Saturday, November 24, 2007

Colorado letter to the editor

Here.

An excerpt:
I, and many of my colleagues in the field of meteorology, have expressed our doubts as to the "human" effects. I don't doubt that some warming is going on, particularly if one chooses (cherry picks) certain areas to support that thesis. However, any student of paleoclimatology can quickly point out numerous changes in the global climate dating back millions of years. The global climate has always been changing and always will. However, the odd thing is that people adapt to changes, and technology will keep advancing and vitiate any human effects. If the hysterical anti-nuclear crowd hadn't used their bully pulpit to scare the average American about the dangers of nuclear energy, we, like France, would be getting 70-80 percent of our electricity from nuclear power plants.
Speaking of nuclear power, an interesting podcast is here:
Dennis talks to Gwyneth Cravens, science writer and novelist. She has worked as an editor for both The New Yorker and Harpers. Her latest book is Power to Save the World: The Truth About Nuclear Energy. An admitted liberal and environmentalist, she has written a formidable argument for nuclear power.
From the Amazon page for Cravens' book:
There are three ways to provide large-scale electricity—the kind that reliably meets the demands of our civilization around the clock. In the United States:

* 75% of that baseload electricity comes from power plants that burn fossil fuels, mainly coal, and emit carbon dioxide. Toxic waste from coal-fired plants kills 24,000 Americans annually.
* 5% comes from hydroelectric plants.
* Less than 1% comes from wind and solar power.
* 20% comes from nuclear plants that use low-enriched uranium as fuel, burn nothing, and emit virtually no CO2. In 50 years of operation, they have caused no deaths to the public.

When I began my research eight years ago, I'd assumed that we had many choices in the way we made electricity.
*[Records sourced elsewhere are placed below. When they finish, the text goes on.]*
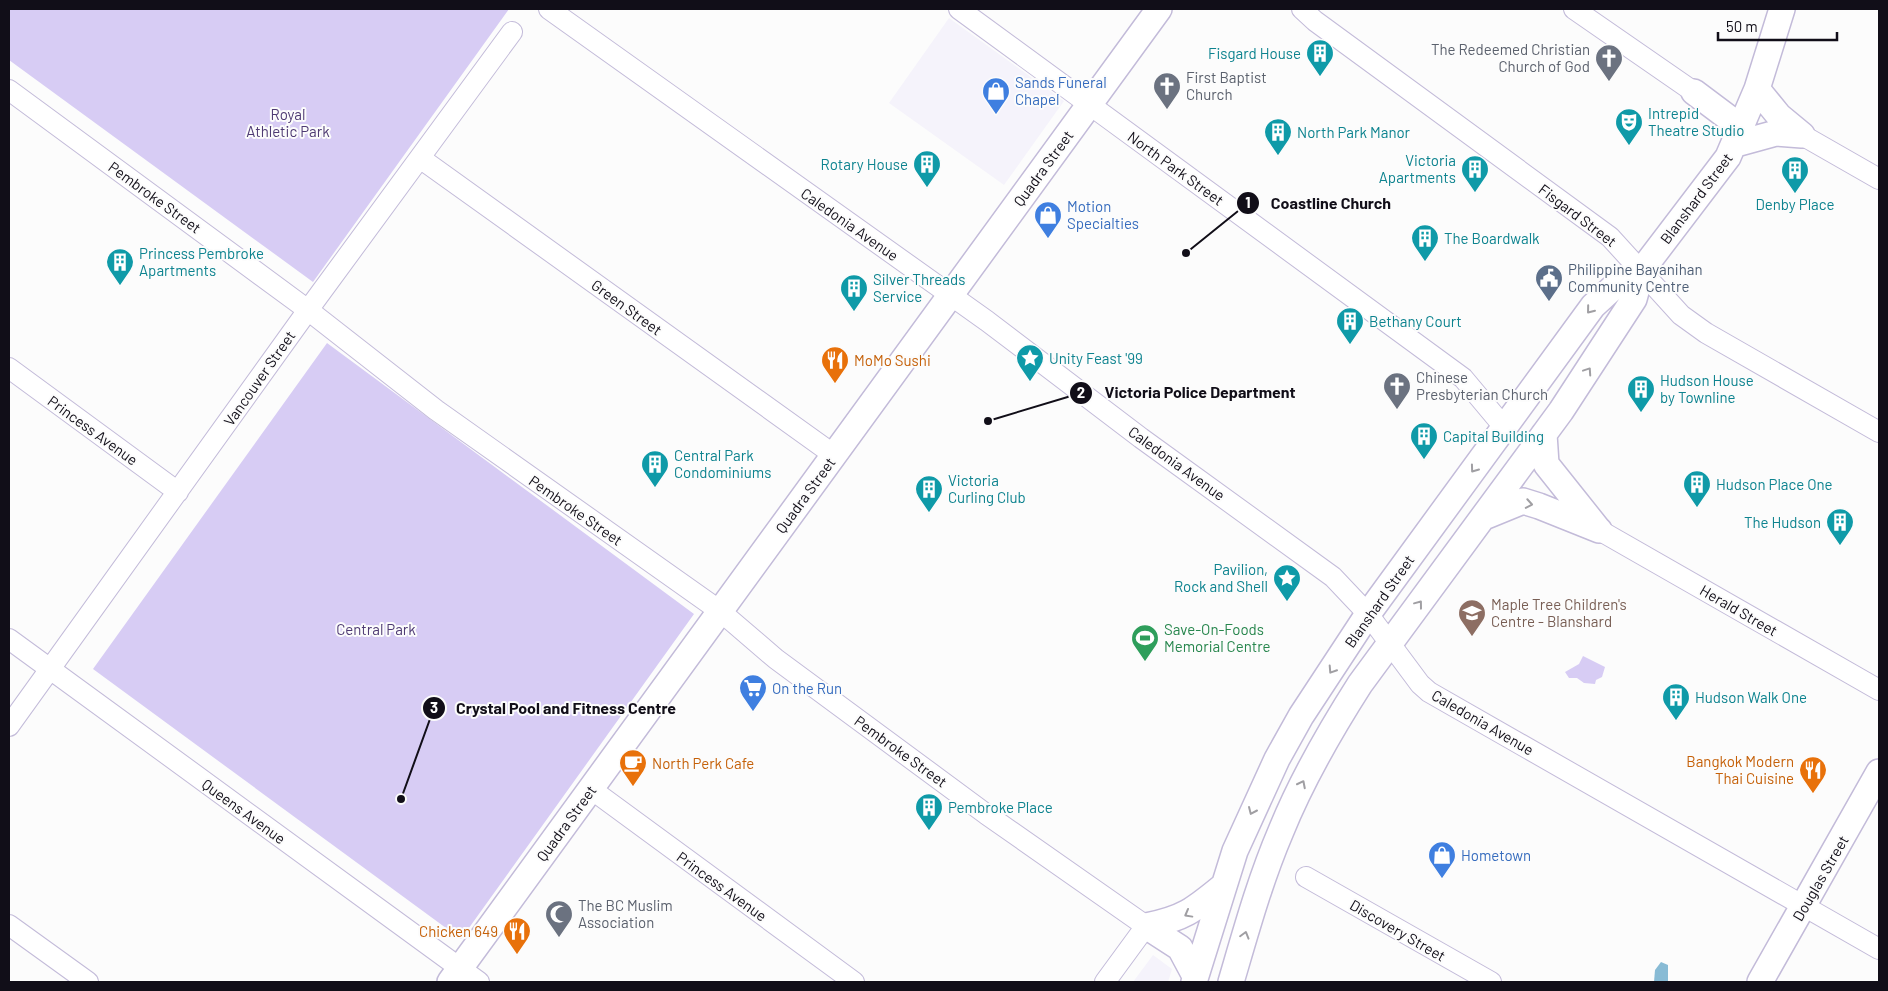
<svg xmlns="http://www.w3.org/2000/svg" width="1888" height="991" viewBox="0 0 1888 991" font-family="Barlow,sans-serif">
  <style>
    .built { fill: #f5f3fb }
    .green { fill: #d7ccf4 }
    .water { fill: #88bbd5 }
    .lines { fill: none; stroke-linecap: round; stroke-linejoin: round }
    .minor-casing { stroke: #c3bbd9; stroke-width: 22 }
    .major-casing { stroke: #c3bbd9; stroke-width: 28 }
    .minor { stroke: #fff; stroke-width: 20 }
    .major { stroke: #fff; stroke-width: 25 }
    .oneway { stroke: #a09fa3 }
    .labels { text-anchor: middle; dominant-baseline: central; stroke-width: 4; stroke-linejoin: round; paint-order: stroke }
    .worship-label { font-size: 15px; fill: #5b616d; stroke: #fcfcfc; text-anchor: start }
    .culture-label { font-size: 15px; fill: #0d838f; stroke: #fcfcfc; text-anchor: start }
    .shop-label { font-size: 15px; fill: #366cbe; stroke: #fcfcfc; text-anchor: start }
    .park-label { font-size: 15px; fill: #4e3a73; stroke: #fcfcfc }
    .street-label { font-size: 15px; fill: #110e18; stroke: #fcfcfc }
    .service-label { font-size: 15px; fill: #4e5e75; stroke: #fcfcfc; text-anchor: start }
    .food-label { font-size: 15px; fill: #c56008; stroke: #fcfcfc; text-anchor: start }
    .education-label { font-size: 15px; fill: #785e54; stroke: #fcfcfc; text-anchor: start }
    .leisure-label { font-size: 15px; fill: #27864d; stroke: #fcfcfc; text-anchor: start }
    .leader { fill: none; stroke: #110e18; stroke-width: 2 }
    .callout-dot { fill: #110e18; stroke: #fcfcfc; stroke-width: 2 }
    .mark-label { font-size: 15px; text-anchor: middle; font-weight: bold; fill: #fff }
    .callout-label { font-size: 16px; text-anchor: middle; font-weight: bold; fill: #110e18; stroke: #fcfcfc; stroke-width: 4; stroke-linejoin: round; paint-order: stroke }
  </style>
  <rect width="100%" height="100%" fill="#fcfcfc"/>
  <!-- built -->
  <path class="built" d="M949 18 1064 101 1004 185 889 103Z
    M1153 955 1172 969 1168 982H1133Z"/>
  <!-- green -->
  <path class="green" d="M9 9H509L313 282 9 60Z
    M327 343 694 614 461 939 93 669Z
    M1583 656 1605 667 1602 677 1596 680 1595 684 1584 683 1577 678H1569L1565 672 1579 664Z"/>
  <!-- water -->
  <path class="water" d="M1661 962 1668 965V982H1654L1655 970Z"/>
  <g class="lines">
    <!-- minor casing -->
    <g class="minor-casing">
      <path id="minor" d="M549 9 987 321 1141 438 1333 577 1368 614 1420 684 1429 692 1879 949
        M959 9 1463 378 1504 427
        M1302 9 1315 21 1610 237 1681 315 1706 333 1879 432
        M1574 9 1694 92
        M9 90 308 310 436 410 720 611 776 659 986 814 1146 926 1105 982
        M1802 135 1879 179
        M420 158 834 455
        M9 368 178 492
        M1599 530 1879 690
        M9 639 479 982
        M9 726 308 310 512 32
        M591 789 854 982
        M1306 877 1491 982
        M9 925 88 982"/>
    </g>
    <!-- major casing -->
    <g class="major-casing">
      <path id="major" d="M1757 89 1779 116 1802 135
        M1694 92 1742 128
        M1736 144 1776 133 1802 135
        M1544 434 1546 464 1597 528
        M1484 517 1523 501 1539 506 1599 530
        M1146 926C1183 919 1194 910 1222 887
        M1146 926 1180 948 1195 976
        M450 982 1159 9
        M1194 982 1235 851 1277 759 1301 716 1368 614 1593 306 1617 284 1642 270
        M1231 982C1246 931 1260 880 1281 831 1302 779 1330 731 1360 684L1561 411 1634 299 1642 270 1728 157 1757 89 1782 9
        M1760 982 1879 772"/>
    </g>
    <!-- minor -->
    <use href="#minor" class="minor"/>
    <!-- major -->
    <use href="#major" class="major"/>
  </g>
  <!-- one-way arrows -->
  <defs><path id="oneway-chevron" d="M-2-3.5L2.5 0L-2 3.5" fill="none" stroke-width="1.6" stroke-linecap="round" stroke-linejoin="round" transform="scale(1.25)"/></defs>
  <g class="oneway">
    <use href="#oneway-chevron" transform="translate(1590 310) rotate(129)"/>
    <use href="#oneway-chevron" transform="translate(1588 371) rotate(-56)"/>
    <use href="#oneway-chevron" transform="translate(1474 469) rotate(126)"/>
    <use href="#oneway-chevron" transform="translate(1529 504) rotate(10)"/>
    <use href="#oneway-chevron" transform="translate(1419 604) rotate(-53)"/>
    <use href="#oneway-chevron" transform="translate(1332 670) rotate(123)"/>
    <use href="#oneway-chevron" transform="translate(1302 784) rotate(-63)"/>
    <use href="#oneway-chevron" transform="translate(1252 811) rotate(114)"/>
    <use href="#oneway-chevron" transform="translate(1188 914) rotate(151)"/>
    <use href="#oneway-chevron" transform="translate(1245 935) rotate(-74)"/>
  </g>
  <!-- icons -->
  <defs>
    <g id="building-pin" transform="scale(1.4375)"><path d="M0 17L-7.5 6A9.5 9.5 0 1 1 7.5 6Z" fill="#0f9aa8" stroke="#fcfcfc"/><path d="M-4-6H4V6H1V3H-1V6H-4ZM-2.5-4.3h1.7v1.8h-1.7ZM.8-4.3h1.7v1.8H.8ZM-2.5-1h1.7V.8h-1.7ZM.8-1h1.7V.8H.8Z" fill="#fff"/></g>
    <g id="church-pin" transform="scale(1.4375)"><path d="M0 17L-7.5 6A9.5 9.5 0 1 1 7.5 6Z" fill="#6b7280" stroke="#fcfcfc"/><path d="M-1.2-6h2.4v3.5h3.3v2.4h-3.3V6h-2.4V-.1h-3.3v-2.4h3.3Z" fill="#fff"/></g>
    <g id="shop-pin" transform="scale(1.4375)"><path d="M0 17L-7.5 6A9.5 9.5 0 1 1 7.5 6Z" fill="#3f7fe0" stroke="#fcfcfc"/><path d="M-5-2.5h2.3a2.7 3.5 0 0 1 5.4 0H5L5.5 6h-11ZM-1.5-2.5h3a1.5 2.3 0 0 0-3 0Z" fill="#fff"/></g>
    <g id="theatre-pin" transform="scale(1.4375)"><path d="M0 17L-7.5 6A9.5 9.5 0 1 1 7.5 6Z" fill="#0f9aa8" stroke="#fcfcfc"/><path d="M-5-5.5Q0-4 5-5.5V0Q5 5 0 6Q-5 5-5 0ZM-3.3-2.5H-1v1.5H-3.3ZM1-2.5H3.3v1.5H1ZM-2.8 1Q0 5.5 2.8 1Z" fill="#fff"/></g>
    <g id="civic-pin" transform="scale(1.4375)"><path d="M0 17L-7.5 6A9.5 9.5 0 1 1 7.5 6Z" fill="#5c6f8a" stroke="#fcfcfc"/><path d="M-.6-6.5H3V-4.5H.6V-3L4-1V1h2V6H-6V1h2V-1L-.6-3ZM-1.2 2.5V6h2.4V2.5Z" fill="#fff"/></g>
    <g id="sight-pin" transform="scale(1.4375)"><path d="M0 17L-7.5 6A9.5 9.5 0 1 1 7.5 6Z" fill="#0f9aa8" stroke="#fcfcfc"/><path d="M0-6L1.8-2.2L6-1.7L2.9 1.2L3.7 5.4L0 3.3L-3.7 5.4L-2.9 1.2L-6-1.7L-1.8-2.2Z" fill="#fff"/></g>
    <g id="restaurant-pin" transform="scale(1.4375)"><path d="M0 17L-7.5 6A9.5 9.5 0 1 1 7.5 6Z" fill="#e8710a" stroke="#fcfcfc"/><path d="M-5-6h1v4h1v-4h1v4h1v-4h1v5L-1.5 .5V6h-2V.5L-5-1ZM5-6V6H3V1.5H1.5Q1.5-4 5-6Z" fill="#fff"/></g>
    <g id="school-pin" transform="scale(1.4375)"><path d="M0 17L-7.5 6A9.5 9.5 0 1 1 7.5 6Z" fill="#8d6e63" stroke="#fcfcfc"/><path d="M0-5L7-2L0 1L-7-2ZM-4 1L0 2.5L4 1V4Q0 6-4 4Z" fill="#fff"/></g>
    <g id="stadium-pin" transform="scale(1.4375)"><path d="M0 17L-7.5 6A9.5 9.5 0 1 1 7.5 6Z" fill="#2e9e5b" stroke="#fcfcfc"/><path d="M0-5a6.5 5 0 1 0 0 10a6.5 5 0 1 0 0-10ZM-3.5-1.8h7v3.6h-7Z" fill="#fff"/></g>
    <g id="supermarket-pin" transform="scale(1.4375)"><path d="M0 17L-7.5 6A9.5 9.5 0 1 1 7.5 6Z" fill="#3f7fe0" stroke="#fcfcfc"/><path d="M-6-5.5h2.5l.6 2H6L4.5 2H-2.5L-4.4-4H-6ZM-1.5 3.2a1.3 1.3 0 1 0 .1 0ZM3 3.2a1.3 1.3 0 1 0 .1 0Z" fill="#fff"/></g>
    <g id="cafe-pin" transform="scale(1.4375)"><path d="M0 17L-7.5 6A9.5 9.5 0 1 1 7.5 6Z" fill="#e8710a" stroke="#fcfcfc"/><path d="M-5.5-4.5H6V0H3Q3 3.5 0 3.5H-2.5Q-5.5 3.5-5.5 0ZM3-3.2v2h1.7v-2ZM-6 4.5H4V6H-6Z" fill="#fff"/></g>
    <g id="mosque-pin" transform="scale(1.4375)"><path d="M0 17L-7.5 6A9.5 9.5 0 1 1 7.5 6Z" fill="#6b7280" stroke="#fcfcfc"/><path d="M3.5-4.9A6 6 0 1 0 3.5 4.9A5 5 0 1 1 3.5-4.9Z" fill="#fff"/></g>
  </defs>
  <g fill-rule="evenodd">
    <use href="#building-pin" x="1320" y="53"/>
    <use href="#church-pin" x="1609" y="58"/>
    <use href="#church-pin" x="1167" y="86"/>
    <use href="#shop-pin" x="996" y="91"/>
    <use href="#theatre-pin" x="1629" y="122"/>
    <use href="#building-pin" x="1278" y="132"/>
    <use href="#building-pin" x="927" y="164"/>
    <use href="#building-pin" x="1475" y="169"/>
    <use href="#building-pin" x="1795" y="170"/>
    <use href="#shop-pin" x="1048" y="215"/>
    <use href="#building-pin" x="1425" y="238"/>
    <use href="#building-pin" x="120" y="262"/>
    <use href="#civic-pin" x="1549" y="278"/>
    <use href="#building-pin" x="854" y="288"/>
    <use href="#building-pin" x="1350" y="321"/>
    <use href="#sight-pin" x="1030" y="358"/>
    <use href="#restaurant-pin" x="835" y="360"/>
    <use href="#church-pin" x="1397" y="386"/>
    <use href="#building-pin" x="1641" y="389"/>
    <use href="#building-pin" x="1424" y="436"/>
    <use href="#building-pin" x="655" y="464"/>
    <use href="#building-pin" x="1697" y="484"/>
    <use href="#building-pin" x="929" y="489"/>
    <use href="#building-pin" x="1840" y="522"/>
    <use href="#sight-pin" x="1287" y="578"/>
    <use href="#school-pin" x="1472" y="613"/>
    <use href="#stadium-pin" x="1145" y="638"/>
    <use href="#supermarket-pin" x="753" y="688"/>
    <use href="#building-pin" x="1676" y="697"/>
    <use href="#cafe-pin" x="633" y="763"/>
    <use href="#restaurant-pin" x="1813" y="770"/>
    <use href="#building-pin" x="929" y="807"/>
    <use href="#shop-pin" x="1442" y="855"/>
    <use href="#mosque-pin" x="559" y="914"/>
    <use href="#restaurant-pin" x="517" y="931"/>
  </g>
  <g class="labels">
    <!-- worship labels -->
    <g class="worship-label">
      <text x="1590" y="49" text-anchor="end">The Redeemed Christian<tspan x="1590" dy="17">Church of God</tspan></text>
      <text x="1186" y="77">First Baptist<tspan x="1186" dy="17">Church</tspan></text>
      <text x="1416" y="377">Chinese<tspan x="1416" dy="17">Presbyterian Church</tspan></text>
      <text x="578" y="905">The BC Muslim<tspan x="578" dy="17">Association</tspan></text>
    </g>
    <!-- culture labels -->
    <g class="culture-label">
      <text x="1301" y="53" text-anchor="end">Fisgard House</text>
      <text x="1648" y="113">Intrepid<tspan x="1648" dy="17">Theatre Studio</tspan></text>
      <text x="1297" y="132">North Park Manor</text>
      <text x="1456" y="160" text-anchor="end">Victoria<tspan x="1456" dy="17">Apartments</tspan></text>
      <text x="908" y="164" text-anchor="end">Rotary House</text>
      <text x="1795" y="204" text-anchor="middle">Denby Place</text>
      <text x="1444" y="238">The Boardwalk</text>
      <text x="139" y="253">Princess Pembroke<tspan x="139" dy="17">Apartments</tspan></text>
      <text x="873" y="279">Silver Threads<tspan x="873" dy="17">Service</tspan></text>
      <text x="1369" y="321">Bethany Court</text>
      <text x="1049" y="358">Unity Feast '99</text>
      <text x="1660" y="380">Hudson House<tspan x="1660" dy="17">by Townline</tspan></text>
      <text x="1443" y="436">Capital Building</text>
      <text x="674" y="455">Central Park<tspan x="674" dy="17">Condominiums</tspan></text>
      <text x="948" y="480">Victoria<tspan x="948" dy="17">Curling Club</tspan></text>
      <text x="1716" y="484">Hudson Place One</text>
      <text x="1821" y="522" text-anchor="end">The Hudson</text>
      <text x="1268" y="569" text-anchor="end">Pavilion,<tspan x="1268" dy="17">Rock and Shell</tspan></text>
      <text x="1695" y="697">Hudson Walk One</text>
      <text x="948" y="807">Pembroke Place</text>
    </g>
    <!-- shop labels -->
    <g class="shop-label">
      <text x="1015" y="82">Sands Funeral<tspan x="1015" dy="17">Chapel</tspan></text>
      <text x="1067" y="206">Motion<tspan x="1067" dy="17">Specialties</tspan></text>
      <text x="772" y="688">On the Run</text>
      <text x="1461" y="855">Hometown</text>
    </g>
    <!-- park labels -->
    <g class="park-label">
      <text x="288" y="114">Royal<tspan x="288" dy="17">Athletic Park</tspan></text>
      <text x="376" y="629">Central Park</text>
    </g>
    <!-- street labels -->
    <g class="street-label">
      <text transform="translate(1043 168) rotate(-54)">Quadra Street</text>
      <text transform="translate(1176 168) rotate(36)">North Park Street</text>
      <text transform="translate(155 197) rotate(36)">Pembroke Street</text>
      <text transform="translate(1696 198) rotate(-53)">Blanshard Street</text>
      <text transform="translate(1578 215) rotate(37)">Fisgard Street</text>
      <text transform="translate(850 224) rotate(35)">Caledonia Avenue</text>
      <text transform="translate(627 307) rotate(36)">Green Street</text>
      <text transform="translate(259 378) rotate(-55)">Vancouver Street</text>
      <text transform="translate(93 430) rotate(36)">Princess Avenue</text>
      <text transform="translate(1177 463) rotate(36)">Caledonia Avenue</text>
      <text transform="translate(805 495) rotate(-54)">Quadra Street</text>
      <text transform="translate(576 510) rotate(35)">Pembroke Street</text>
      <text transform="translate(1379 601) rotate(-55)">Blanshard Street</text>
      <text transform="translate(1739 610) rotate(30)">Herald Street</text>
      <text transform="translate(1483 722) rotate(30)">Caledonia Avenue</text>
      <text transform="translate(901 751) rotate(36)">Pembroke Street</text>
      <text transform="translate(244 811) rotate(36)">Queens Avenue</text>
      <text transform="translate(566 823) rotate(-54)">Quadra Street</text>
      <text transform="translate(1820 878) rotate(-60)">Douglas Street</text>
      <text transform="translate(722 886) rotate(36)">Princess Avenue</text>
      <text transform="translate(1398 930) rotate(30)">Discovery Street</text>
    </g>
    <!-- service labels -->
    <g class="service-label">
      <text x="1568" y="269">Philippine Bayanihan<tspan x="1568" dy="17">Community Centre</tspan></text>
    </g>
    <!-- food labels -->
    <g class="food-label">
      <text x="854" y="360">MoMo Sushi</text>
      <text x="1794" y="761" text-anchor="end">Bangkok Modern<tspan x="1794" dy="17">Thai Cuisine</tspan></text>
      <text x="652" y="763">North Perk Cafe</text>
      <text x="498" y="931" text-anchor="end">Chicken 649</text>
    </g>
    <!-- education labels -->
    <g class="education-label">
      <text x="1491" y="604">Maple Tree Children's<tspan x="1491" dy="17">Centre - Blanshard</tspan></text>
    </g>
    <!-- leisure labels -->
    <g class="leisure-label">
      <text x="1164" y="629">Save-On-Foods<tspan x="1164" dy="17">Memorial Centre</tspan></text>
    </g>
  </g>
  <!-- callouts -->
  <path class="leader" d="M1186 253L1248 203M988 421L1081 393M401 799L434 708"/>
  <g class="callout-dot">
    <circle cx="1186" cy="253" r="5"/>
    <circle cx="988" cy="421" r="5"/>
    <circle cx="401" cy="799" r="5"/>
    <circle cx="1248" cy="203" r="12"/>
    <circle cx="1081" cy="393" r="12"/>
    <circle cx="434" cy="708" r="12"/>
  </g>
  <g class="mark-label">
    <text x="1248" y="208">1</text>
    <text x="1081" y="398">2</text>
    <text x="434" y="713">3</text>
  </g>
  <g class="callout-label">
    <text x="1331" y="209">Coastline Church</text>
    <text x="1200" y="398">Victoria Police Department</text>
    <text x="566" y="714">Crystal Pool and Fitness Centre</text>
  </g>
  <!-- border -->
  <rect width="1888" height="991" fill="none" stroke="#110e18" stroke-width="20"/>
  <!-- scale -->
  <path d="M1718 32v8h119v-8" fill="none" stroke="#110e18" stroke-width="2.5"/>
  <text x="1726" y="32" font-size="15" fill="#110e18" stroke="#fcfcfc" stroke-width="4" paint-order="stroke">50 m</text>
</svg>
But we don't. Nuclear power is the only large-scale, environmentally-benign, time-tested technology currently available to provide clean electricity. Wind and solar power have a role to play, but since they’re diffuse and intermittent, they can't provide baseload, and they always require some form of backup--usually from burning fossil fuels, which have a huge impact on public health.

My tour of the nuclear world began with a chance question I asked of Dr. D. Richard ("Rip") Anderson. He and his wife Marcia Fernández work tirelessly to preserve open land, clean air, and the aquifer in the Rio Grande Valley. Rip, a skeptically-minded chemist, oceanographer, and expert on nuclear environmental health and safety, told me that the historical record shows that nuclear power is cleaner, safer, and more environmentally friendly than any other form of large-scale electricity production. I was surprised to learn that:

* Nuclear power emits no gases because it does not burn anything; it provides 73% of America's clean-air electricity generation, using fuel that is tiny in volume but steadily provides an immense amount of energy.
* Uranium is more energy-dense than any other fuel. If you got all of your electricity for your lifetime solely from nuclear power, your share of the waste would fit in a single soda can. If you got all your electricity from coal, your share would come to 146 tons: 69 tons of solid waste that would fit into six rail cars and 77 tons of carbon dioxide that would contribute to accelerated global warming.
* A person living within 50 miles of a nuclear plant receives less radiation from it in a year than you get from eating one banana. Someone working in the U.S. Capitol Building is exposed to more radioactivity than a uranium miner.
* Spent nuclear fuel is always shielded and isolated from the public. Annual waste from one typical reactor could fit in the bed of a standard pickup. The retired fuel from 50 years of U.S. reactor operation could fit in a single football field; it amounts to 77,000 tons. A large coal-fired plant produces ten times as much solid waste in one day, much of it hazardous to health. We discard 179,000 tons of batteries annually--they contain toxic heavy metals.
* Nuclear power's carbon dioxide emissions throughout its life-cycle and while producing electricity are about the same as those of wind power.
* Nuclear plants offer a clean alternative to fossil-fuel plants. In the U.S. 104 nuclear reactors annually prevent emissions of 682 million tons of CO2. Worldwide, over 400 power reactors reduce CO2 emissions by 2 billion metric tons a year.